My optimism slowly faded.

"Maybe she's trying to play with you?
"Basketball? She's definitely trying to play basketball?
"Football?"
"Krav Maga?"
"How about you go grab the other ball?"
"How about the other other ball?"
"Let's just play in this corner."
"Ok. Let's just play in that corner."
"Tell her, 'No pushing please!'"
"Forget the please, forget the please, just say NO!"
"Son, sometimes bad things happen to good people..."
"With great power comes great responsibility."
"Yep, she's just the spawn of satan, I mean, a #3."

Eventually, eventually! her father comes over to check on how things are going. Oh, so the devil does wear hawaiian shirts and white socks with Birkenstocks. As he scans the aftermath of her bouncy house reign of terror, "Having fun, princess?" He looks at the battered children emerging from their hiding places, and I swear he says, "Looks like things are getting rough in there! Keep having funnnnnn!" Then...he...disappears. Before I can say, "Princess? C'mon, you mean, Sith Lord Darth Revan, right?" *mic drop*

He has vanished. Presumably back to his Iron Throne, while the battlefield action on air resumes.

Right on cue, the heavens part and a #1 floats over to the group of cowering two year olds.
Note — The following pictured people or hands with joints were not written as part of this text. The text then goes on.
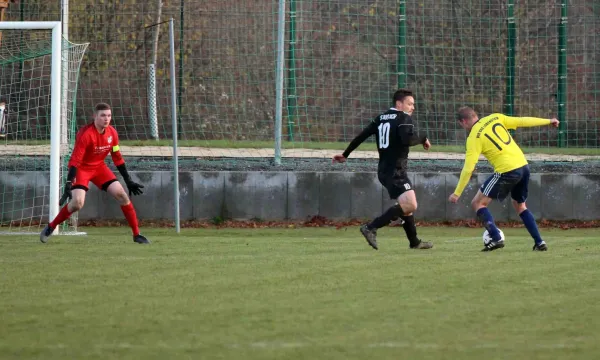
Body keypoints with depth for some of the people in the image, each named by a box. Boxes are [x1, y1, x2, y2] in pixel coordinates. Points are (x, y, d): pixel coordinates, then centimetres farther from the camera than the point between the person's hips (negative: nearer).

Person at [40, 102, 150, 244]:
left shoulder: (112, 133, -5)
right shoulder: (85, 134, -25)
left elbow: (117, 158, 8)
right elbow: (75, 161, -28)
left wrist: (129, 181, 9)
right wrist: (68, 184, -36)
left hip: (99, 167, 6)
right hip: (82, 168, -6)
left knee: (121, 194, -7)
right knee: (77, 202, -24)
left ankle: (136, 235, 2)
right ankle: (50, 228, -2)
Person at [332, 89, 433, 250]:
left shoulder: (381, 119, 15)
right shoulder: (404, 119, -8)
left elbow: (361, 136, 14)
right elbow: (407, 140, -25)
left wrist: (345, 154, 21)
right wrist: (423, 139, -6)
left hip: (384, 170, 10)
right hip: (395, 171, -10)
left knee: (407, 205, 19)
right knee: (410, 205, -19)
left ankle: (414, 242, 23)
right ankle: (371, 228, -23)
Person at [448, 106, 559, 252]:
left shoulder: (474, 138, -6)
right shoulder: (495, 118, 9)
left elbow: (468, 169, -9)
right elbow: (522, 122, 10)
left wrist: (457, 193, -4)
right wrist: (548, 121, 22)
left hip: (506, 171, -7)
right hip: (523, 166, 7)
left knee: (478, 203, 4)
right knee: (520, 206, 27)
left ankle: (496, 238, -11)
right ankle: (539, 243, 19)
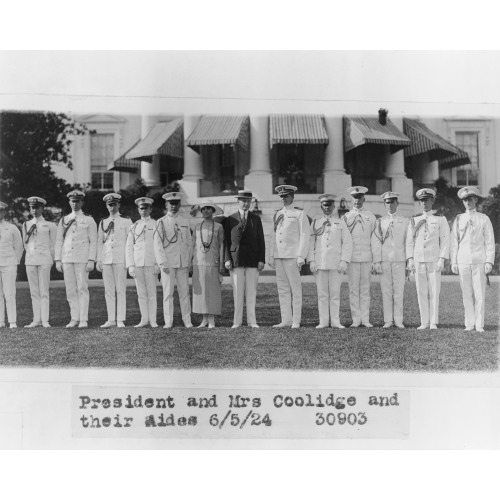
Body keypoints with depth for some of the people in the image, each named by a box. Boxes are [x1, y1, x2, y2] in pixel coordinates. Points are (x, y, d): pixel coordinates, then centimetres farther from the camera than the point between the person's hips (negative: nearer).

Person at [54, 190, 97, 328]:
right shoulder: (64, 220, 13)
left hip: (82, 259, -3)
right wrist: (58, 260, 4)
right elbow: (59, 241, 12)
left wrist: (91, 260, -10)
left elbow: (93, 242, -1)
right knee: (70, 290, 4)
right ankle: (74, 319, 11)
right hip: (67, 259, 3)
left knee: (82, 289, -4)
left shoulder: (89, 220, 3)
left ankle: (84, 320, -1)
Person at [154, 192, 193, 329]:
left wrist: (189, 262, 8)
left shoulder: (185, 222, 10)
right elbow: (157, 244, -2)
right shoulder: (161, 222, 1)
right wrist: (163, 263, -9)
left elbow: (189, 243, 13)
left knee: (184, 292, 4)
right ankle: (168, 321, 5)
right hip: (168, 263, -2)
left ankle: (187, 321, 10)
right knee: (168, 292, -1)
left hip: (183, 263, 3)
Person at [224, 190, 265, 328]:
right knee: (237, 292, -1)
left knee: (252, 292, 2)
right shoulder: (230, 219, 8)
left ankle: (252, 321, 7)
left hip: (253, 261, 1)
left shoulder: (256, 219, 12)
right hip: (236, 260, -1)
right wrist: (227, 259, -5)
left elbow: (261, 241, 9)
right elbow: (226, 241, 5)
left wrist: (261, 260, 0)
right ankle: (237, 321, 5)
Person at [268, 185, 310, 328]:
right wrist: (271, 256, 11)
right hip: (279, 256, 6)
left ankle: (296, 321, 3)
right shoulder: (277, 214, 15)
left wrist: (301, 256, -13)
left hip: (292, 256, -5)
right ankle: (286, 320, 11)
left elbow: (304, 236, -5)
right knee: (282, 289, 6)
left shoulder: (299, 214, 0)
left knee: (295, 289, -2)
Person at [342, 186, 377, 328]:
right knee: (353, 289, -1)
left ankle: (365, 319, 7)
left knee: (365, 289, 3)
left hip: (367, 258, 1)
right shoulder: (346, 217, 6)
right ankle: (356, 319, 5)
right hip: (352, 258, -1)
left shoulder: (371, 217, 9)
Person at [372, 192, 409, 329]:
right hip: (384, 261, 0)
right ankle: (388, 320, 6)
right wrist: (377, 262, -5)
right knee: (386, 290, 1)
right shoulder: (379, 222, 8)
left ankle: (398, 320, 6)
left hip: (400, 261, 0)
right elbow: (375, 243, 3)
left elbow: (408, 243, 8)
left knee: (399, 290, -1)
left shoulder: (405, 221, 9)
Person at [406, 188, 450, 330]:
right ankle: (424, 322, 10)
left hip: (434, 261, -2)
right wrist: (410, 259, -1)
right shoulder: (414, 220, 9)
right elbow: (409, 241, 8)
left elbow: (445, 241, -2)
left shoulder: (440, 219, 2)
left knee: (434, 292, -2)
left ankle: (434, 322, 5)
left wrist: (442, 260, -11)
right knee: (421, 292, 4)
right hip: (418, 261, 2)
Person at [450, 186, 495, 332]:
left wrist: (489, 261, -6)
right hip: (463, 261, 2)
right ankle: (469, 324, 8)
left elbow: (490, 242, 3)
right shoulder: (458, 220, 9)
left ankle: (479, 324, 3)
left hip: (479, 261, -1)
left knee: (479, 294, -3)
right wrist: (453, 262, 4)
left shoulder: (484, 219, 4)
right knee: (466, 294, 2)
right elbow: (454, 243, 9)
Extending a tie dyed rubber ball peacefully to my son, she says, "Here you go! Can you try and catch it?"

Our savior has arrived, wearing a Hello Kitty shirt nonetheless.


All is well in Playground Kingdom once more.
Until, tomorrow.


xoxo

{Bon Bon}












7 comments:

Rhiannon Lorenzo said...

great post! thanks for sharing!


www.modernsuburbanites.blogspot.com

Jenna S said...

your posts always have me laughing! Loved this. Thanks!

Emily said...

you tell it like it is sister! How hard it is to not go all mommy on those bullys! Never fails there will also be a 12 year old playing on a playground made for 3 year olds

Naomi Peffer said...

Oh Man Bon! This was cracking me up. Love it!
And yep, we are still in need of a double date!

Patterned Love

Naomi Peffer said...
This comment has been removed by the author.
Jessica Marcum said...

Oh my gosh this is hilarious and SPOT ON!

Peter Iliyn said...

Bonnie, what a great post! You NEED to submit this to a parenting magazine and I'm certain it will be published! You are a wonderful Mother and writer. Loved this post!